Most of us never give much thought to how our sense of smell influences our sense of taste. The pleasure from appreciating the dimensions and nuance of flavors disappears when you lose your ability to smell. When this occurs later in life the impact is a difficult adjustment. While Superficial Siderosis may bring many neurological changes one of the more exasperating symptoms is anosmia. Cooking for someone with anosmia requires planning along with a little experimentation. Be prepared to embrace the crunch.
Anosmia, the absence of olfactory sensation can either be congenital or acquired.
Gary’s sense of smell faded slowly, taking more than ten years to completely disappear. Pretty handy if you’re asked to dispose of something stinky but a poor trade-off for being able to enjoy the scent of fresh flowers or the aromas of an excellent meal. Keeping meals interesting for everyone at the table is not easy.
The focus now is all about texture; the crunch, creaminess, and chew factor.
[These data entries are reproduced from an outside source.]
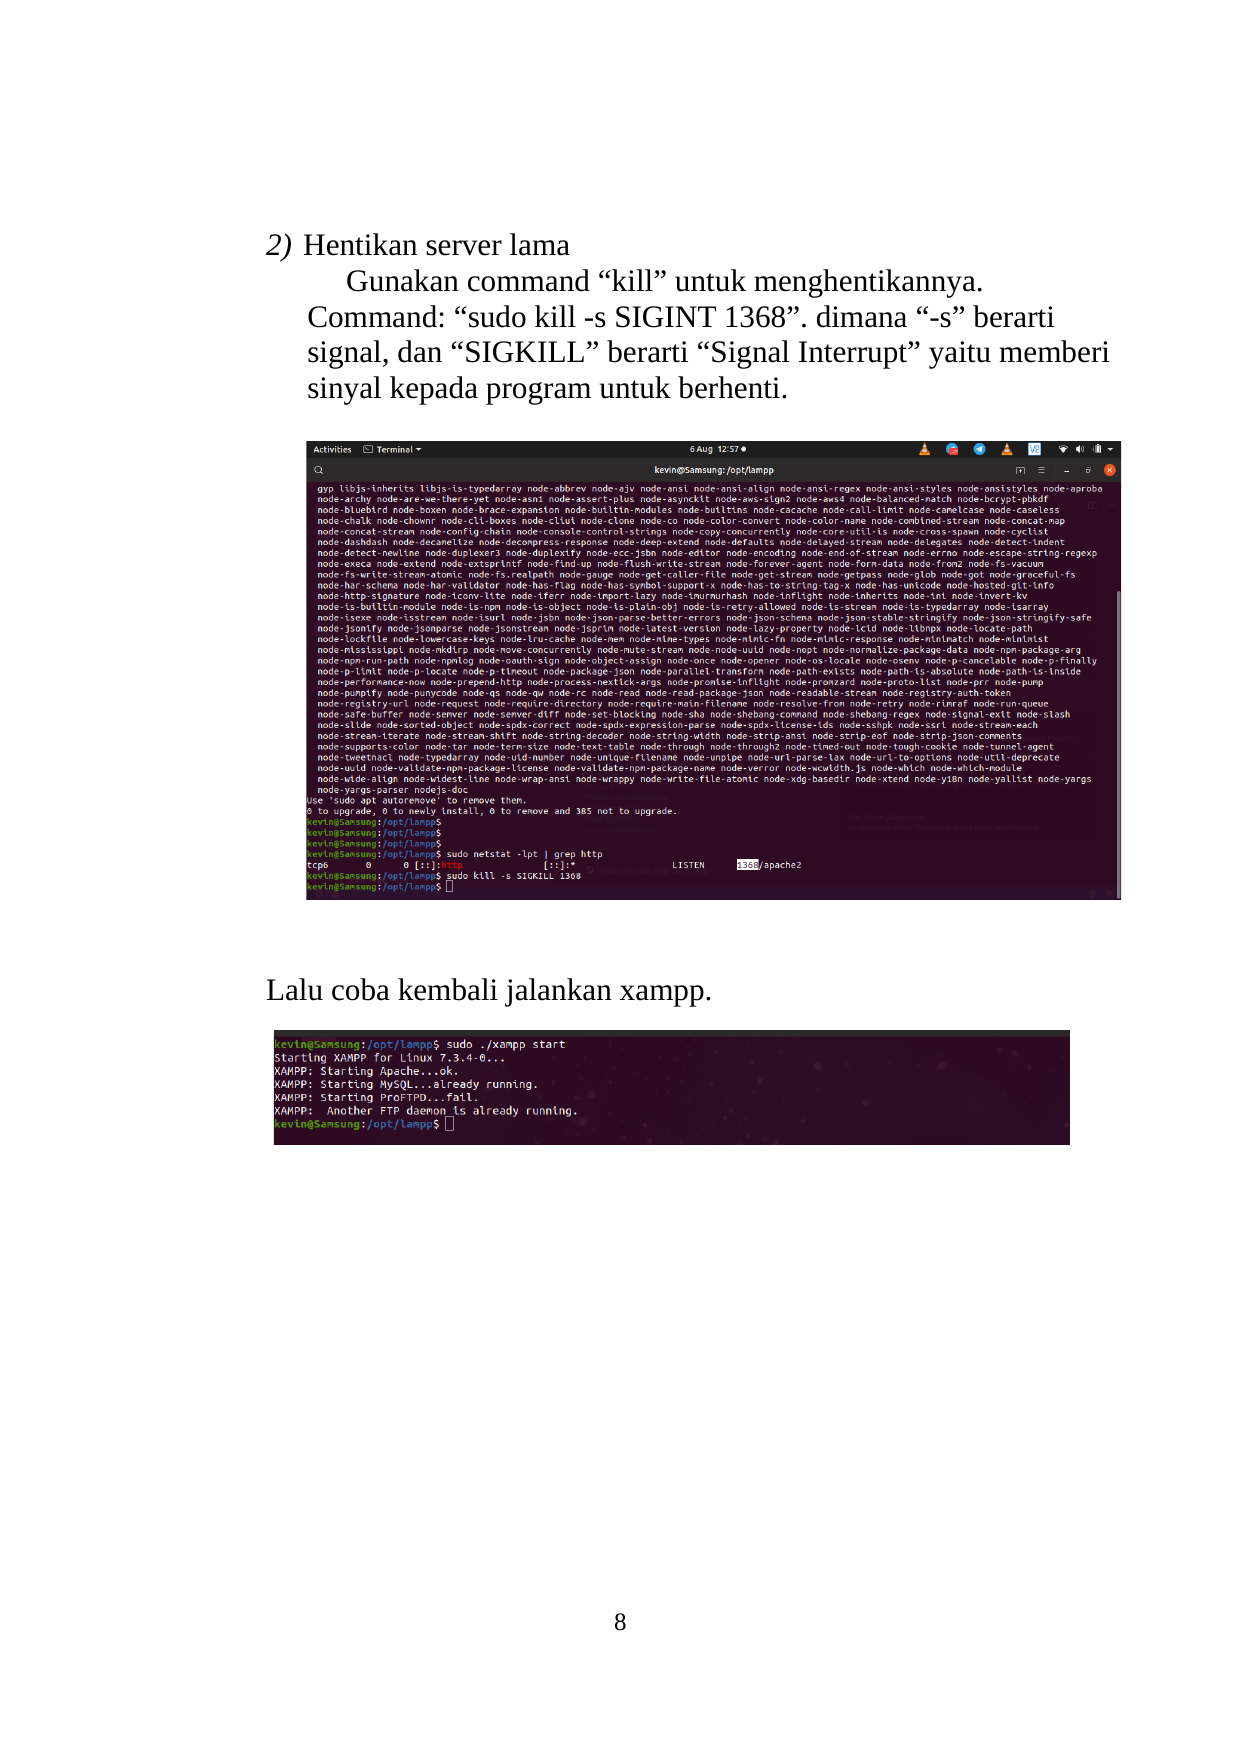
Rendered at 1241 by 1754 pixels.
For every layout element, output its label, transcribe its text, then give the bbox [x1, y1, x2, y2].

text Lalu coba kembali jalankan xampp. [266, 972, 1122, 1007]
list Gunakan command “kill” untuk menghentikannya. Command: “sudo kill -s SIGINT 1368”. dimana “-s” berarti signal, dan “SIGKILL” berarti “Signal Interrupt” yaitu memberi sinyal kepada program untuk berhenti. [307, 262, 1122, 406]
picture [306, 441, 1122, 900]
list Hentikan server lama [266, 226, 1122, 262]
picture [273, 1030, 1070, 1098]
Highlight your textures with sweet, salty, bitter or spicy. Experiment with creating combinations so mealtime doesn’t devolve into a tedious ordeal. Acquired anosmia is often linked to malnutrition when people lose their interest in food.
Overcooking fresh or using commercially canned products have zero flavor and the mouthfeel of baby food.
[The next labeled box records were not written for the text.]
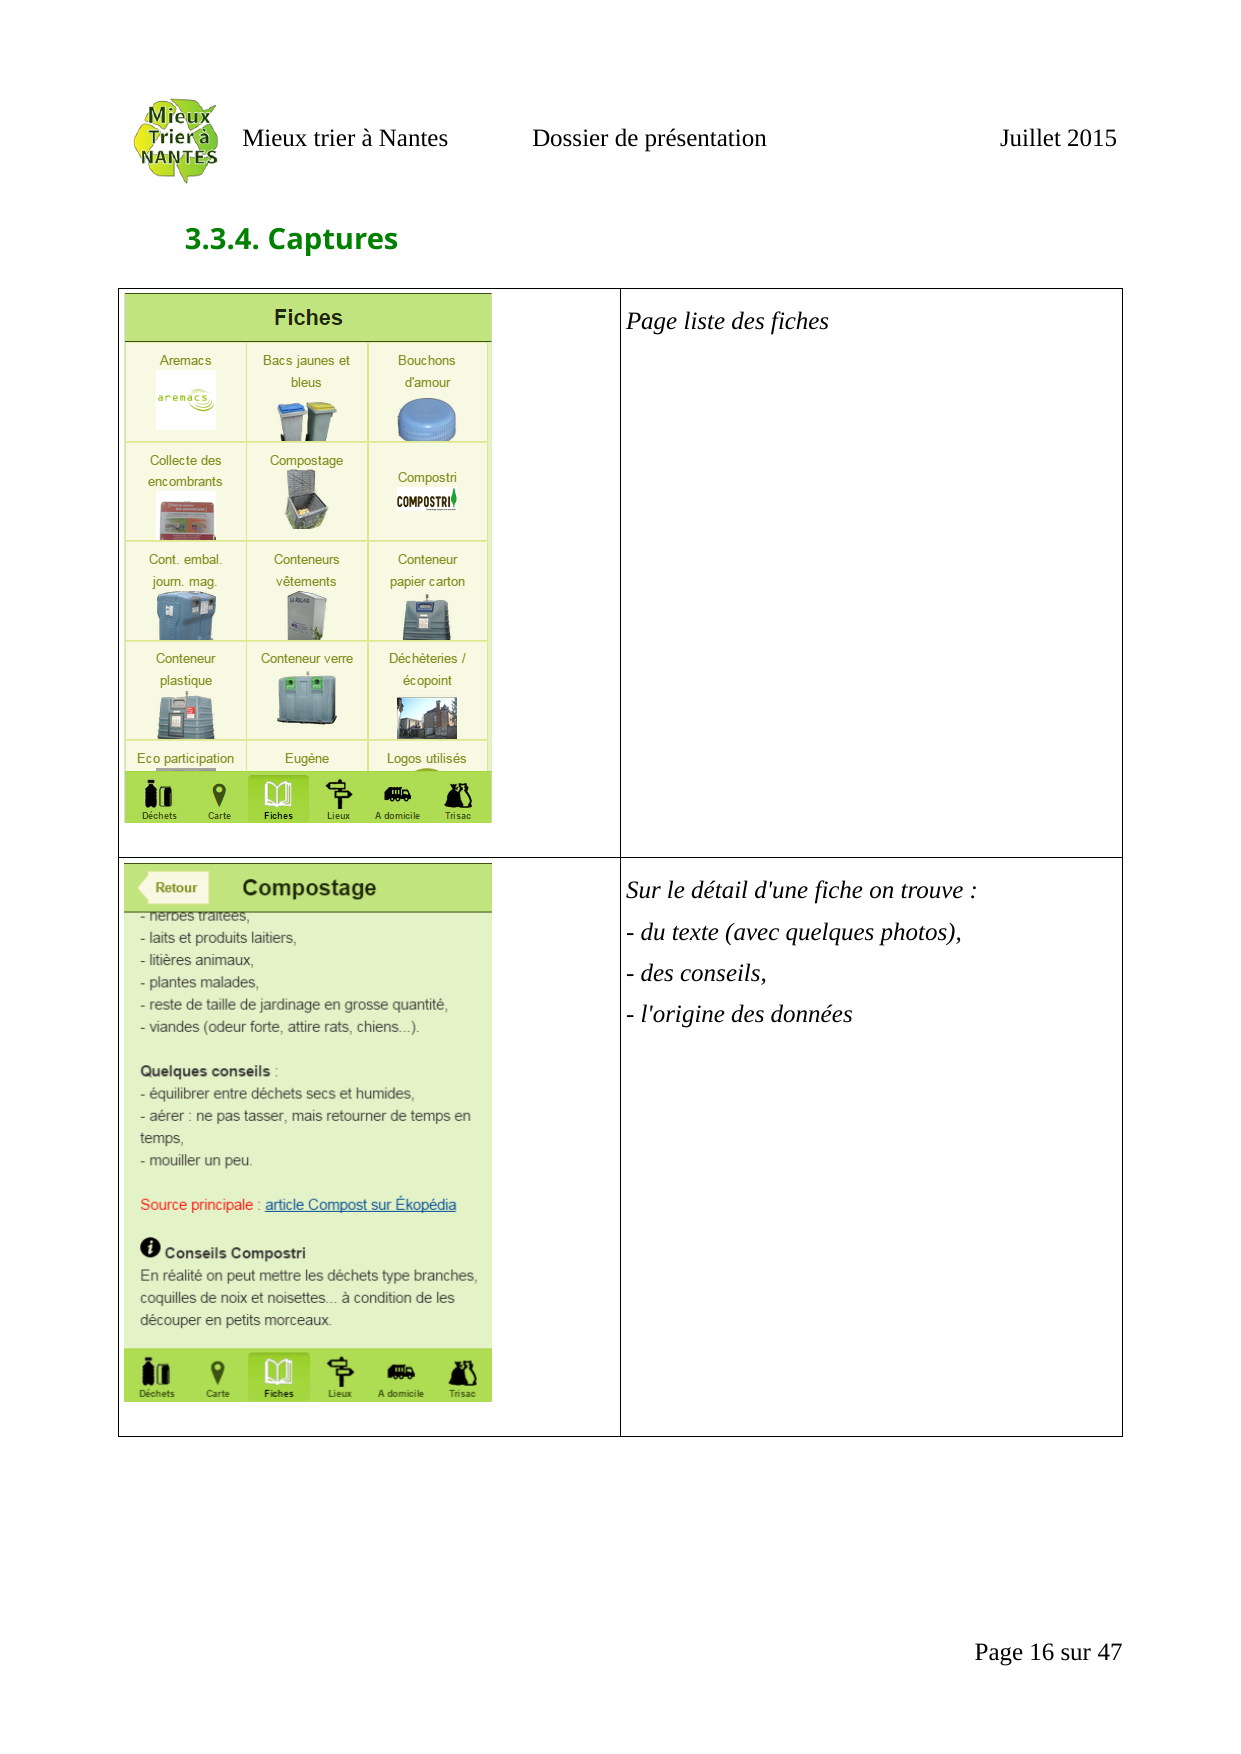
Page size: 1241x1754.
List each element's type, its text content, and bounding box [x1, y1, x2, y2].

picture [124, 863, 492, 1402]
table_header Page liste des fiches [621, 289, 1122, 857]
picture [131, 95, 221, 185]
table_cell [119, 858, 620, 1436]
picture [124, 293, 492, 823]
subtitle Captures [148, 218, 1122, 258]
table_cell Sur le détail d'une fiche on trouve : - du texte (avec quelques photos), - des conseils, - l'origine des données [621, 858, 1122, 1436]
table_header [119, 289, 620, 857]
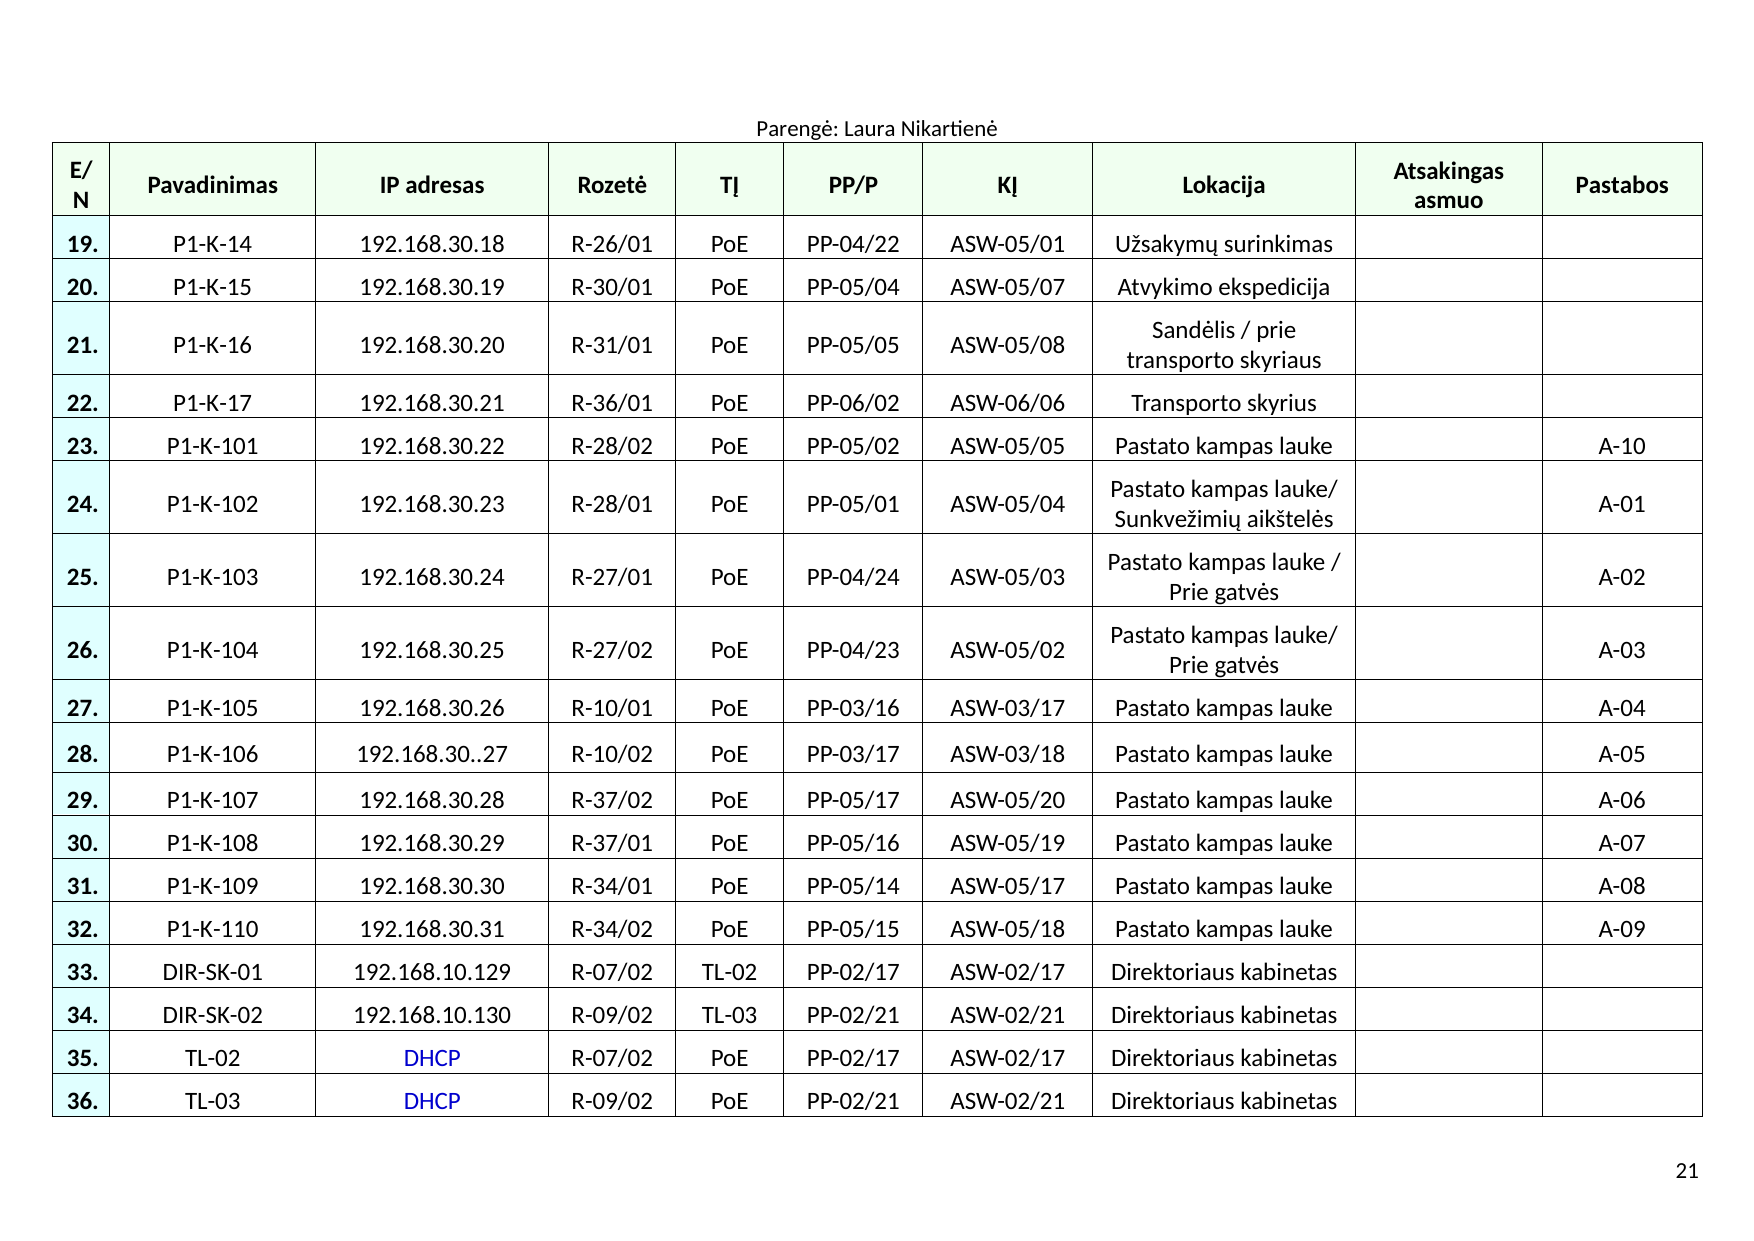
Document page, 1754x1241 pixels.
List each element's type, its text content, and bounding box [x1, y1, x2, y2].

Vegetables will be tricky. You can avoid this by very lightly steaming or oven roasting fresh vegetables to a hint past raw. I’ll steam carrots just enough to soften the outer edge and then caramelize them in a sauté pan until they’re crispy. Cinnamon is a spice that will give a hint of something to Gary from the taste receptors on his tongue, so adding cinnamon with brown sugar or honey to the pan will produce something satisfying.
Technically, the definition of ‘taste’ should a description of the gustatory qualities of your taste buds and the sensory sensations of your mouth. Someone with anosmia will be able to distinguish basic primary tastes of sweet, salty, sour, umami and bitter. They will also feel the heat of capsicum. These are chemical signals your brain interprets as taste.
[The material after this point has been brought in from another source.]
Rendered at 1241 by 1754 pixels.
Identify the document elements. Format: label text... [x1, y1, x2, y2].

While anosmia is the loss of smell the true loss of taste is termed ageusia.
Nuance in flavor is no longer as important as contrasts. Gary can eat ice cream with his eyes closed. He will be able to tell you it’s cold, it’s creamy, it’s sweet, but he won’t be able to tell you the flavor. Try to pick brands that are full of textures and chunks-nuts, salted caramel, bitter dark chocolate chunks, etc. Ben Cohen, co-founder of Ben and Jerry’s was born with anosmia. That’s why their style of ice cream features such a variety of chunks and textures.
We both loved a creamy butternut soup but a pureed soup no longer hits the texture mark. I now roast a baking sheet filled with a small dice of carrots, onion, celery, mushrooms, and butternut until the natural sweetness develops but the crunch is still there. I enjoy my creamy soup and Gary has pops of crunchy sweet vegetables.
Practice adding sweet-spicy glazes to meats or grilled vegetables. Balsamic syrup, bitter chocolate, coarse sea salt are good choices. Hot sauce and peppers will become a staple. A broiled parmesan crust will work wonders. Gary loves fresh mozzarella, lightly salted, and broiled until it becomes a browned chewy mess. Mix textures with fillings of either crunchy or creamy. Grill things until they are heavily charred. Whole carrots, lightly steamed, glazed with a honey/hot sauce combo are great grilled over an open flame until they are charred. Crunchy, sweet and hot all rolled into one.
The best you can do is keep experimenting.